Experimental Setup and Results
In the experimental setup, the study utilized the Mozilla Common Voice Accent (MCV_ACCENT) dataset derived from the Mozilla Common Voice English corpus, encompassing 14 English accents categorized as seen and unseen. The data splits ensured speaker-disjoint sets for training, development, and testing, with two train sets of differing sizes. Researchers conducted all experiments using the End-to-End Speech Processing Toolkit (ESPnet), employing a Conformer model with specific configurations. The results exhibited that the proposed codebook attend (CA) system consistently outperformed other approaches, demonstrating the lowest Word Error Rates (WERs) for both seen and unseen accents.
Additionally, zero-shot transfer evaluations on the L2Arctic dataset illustrated the CA system's remarkable adaptability to new datasets. The CA approach performed superior on seen and unseen accents, even with a 600-hour MCV_ACCENT dataset. Ablation studies revealed that the number of accent-specific codebook entries and cross-attention applications at specific encoder layers significantly impacted the model's effectiveness.
Finally, beam-search decoding variants showcased the CA system's joint beam search as an optimal compromise between performance and inference overhead, outperforming alternative decoding strategies. The study's experimental framework demonstrated the codebook-based approach's effectiveness in handling diverse accents, achieving remarkable results on both seen and unseen accents while maintaining reasonable computational efficiency.
Conclusion and Future Directions
This study introduces a novel end-to-end approach for accented ASR, leveraging accent-specific codebooks and cross-attention mechanisms. The extensive experiments on the Mozilla Common Voice corpus demonstrate significant performance gains for both seen and unseen accents. Furthermore, this approach paves the way for encoding various non-semantic cues in speech, such as noise types, dialects, and emotional speech styles, which can impact ASR performance.
While this method shows promise, several limitations exist.
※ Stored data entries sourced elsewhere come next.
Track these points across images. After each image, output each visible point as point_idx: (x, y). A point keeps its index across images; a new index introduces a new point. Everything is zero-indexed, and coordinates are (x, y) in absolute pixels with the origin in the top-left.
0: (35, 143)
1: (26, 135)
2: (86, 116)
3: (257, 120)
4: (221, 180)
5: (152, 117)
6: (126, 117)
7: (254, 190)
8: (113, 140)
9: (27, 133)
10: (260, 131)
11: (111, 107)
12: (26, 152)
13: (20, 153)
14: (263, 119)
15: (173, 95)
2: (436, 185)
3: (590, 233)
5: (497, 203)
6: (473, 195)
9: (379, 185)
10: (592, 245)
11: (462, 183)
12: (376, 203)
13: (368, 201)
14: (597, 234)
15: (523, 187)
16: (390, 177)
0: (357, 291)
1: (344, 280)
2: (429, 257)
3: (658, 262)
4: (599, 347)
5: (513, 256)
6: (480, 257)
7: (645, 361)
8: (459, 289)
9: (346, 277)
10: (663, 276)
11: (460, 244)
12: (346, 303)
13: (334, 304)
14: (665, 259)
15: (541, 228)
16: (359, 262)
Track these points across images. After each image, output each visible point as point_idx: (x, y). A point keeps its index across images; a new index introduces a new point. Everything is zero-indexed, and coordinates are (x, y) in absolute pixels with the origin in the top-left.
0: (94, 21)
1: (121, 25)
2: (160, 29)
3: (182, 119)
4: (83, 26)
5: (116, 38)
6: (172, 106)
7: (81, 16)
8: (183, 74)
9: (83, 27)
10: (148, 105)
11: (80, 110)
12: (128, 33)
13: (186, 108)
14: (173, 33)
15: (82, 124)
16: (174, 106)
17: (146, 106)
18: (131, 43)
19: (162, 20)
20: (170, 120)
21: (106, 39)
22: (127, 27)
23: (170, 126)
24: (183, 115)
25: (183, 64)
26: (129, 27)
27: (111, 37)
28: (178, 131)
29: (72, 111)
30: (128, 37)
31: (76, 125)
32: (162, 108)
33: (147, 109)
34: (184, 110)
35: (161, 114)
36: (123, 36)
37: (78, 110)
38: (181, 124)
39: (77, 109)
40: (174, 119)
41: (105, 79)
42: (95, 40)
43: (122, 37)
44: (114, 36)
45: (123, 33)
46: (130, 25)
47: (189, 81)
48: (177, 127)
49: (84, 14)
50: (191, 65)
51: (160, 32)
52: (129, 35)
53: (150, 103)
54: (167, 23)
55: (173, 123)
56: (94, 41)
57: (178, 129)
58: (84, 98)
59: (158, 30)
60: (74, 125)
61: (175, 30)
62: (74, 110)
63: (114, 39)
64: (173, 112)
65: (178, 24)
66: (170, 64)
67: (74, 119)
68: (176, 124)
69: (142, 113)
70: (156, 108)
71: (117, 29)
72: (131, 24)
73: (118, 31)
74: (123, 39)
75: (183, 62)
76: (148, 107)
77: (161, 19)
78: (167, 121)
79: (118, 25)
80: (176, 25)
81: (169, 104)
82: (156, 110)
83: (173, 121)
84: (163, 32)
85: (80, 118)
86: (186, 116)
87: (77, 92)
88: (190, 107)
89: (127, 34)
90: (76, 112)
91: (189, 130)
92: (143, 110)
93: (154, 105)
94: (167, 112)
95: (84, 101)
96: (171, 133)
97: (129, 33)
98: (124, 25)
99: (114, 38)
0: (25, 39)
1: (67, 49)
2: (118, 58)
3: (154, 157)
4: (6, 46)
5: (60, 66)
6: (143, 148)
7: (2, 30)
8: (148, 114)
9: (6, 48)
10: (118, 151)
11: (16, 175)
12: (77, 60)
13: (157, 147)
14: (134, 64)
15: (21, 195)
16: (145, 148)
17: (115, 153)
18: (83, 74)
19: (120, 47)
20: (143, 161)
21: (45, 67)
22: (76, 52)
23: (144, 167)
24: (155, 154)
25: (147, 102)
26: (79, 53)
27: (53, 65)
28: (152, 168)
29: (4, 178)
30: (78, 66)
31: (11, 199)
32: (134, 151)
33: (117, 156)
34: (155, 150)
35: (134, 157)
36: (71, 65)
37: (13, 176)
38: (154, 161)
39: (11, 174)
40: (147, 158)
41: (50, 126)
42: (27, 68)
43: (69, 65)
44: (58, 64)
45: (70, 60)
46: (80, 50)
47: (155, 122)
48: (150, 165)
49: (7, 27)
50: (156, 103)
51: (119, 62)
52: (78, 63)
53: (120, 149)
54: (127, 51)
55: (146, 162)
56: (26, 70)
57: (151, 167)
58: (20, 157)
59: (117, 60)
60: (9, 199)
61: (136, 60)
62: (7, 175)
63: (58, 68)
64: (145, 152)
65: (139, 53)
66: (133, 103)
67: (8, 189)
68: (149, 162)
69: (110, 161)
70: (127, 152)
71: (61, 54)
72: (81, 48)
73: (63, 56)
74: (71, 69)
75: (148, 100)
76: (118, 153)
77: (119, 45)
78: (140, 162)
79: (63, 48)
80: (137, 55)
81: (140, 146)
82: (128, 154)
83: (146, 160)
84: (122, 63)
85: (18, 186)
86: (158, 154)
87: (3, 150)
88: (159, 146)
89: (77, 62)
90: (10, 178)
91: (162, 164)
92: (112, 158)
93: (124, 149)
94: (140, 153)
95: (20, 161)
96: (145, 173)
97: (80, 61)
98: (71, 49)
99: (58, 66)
The codebook size requires careful tuning, and exploring a single, large codebook with learnable gates for accent selection may offer more scalability and codebook entry sharing. Moreover, researchers should optimize the increased computational time incurred by the joint beam-search inference in future work. The authors acknowledge the potential for improvements by accommodating mix-and-match effects across different seen accents within a single utterance.
*Important notice: arXiv publishes preliminary scientific reports that are not peer-reviewed and, therefore, should not be regarded as definitive, used to guide development decisions, or treated as established information in the field of artificial intelligence research.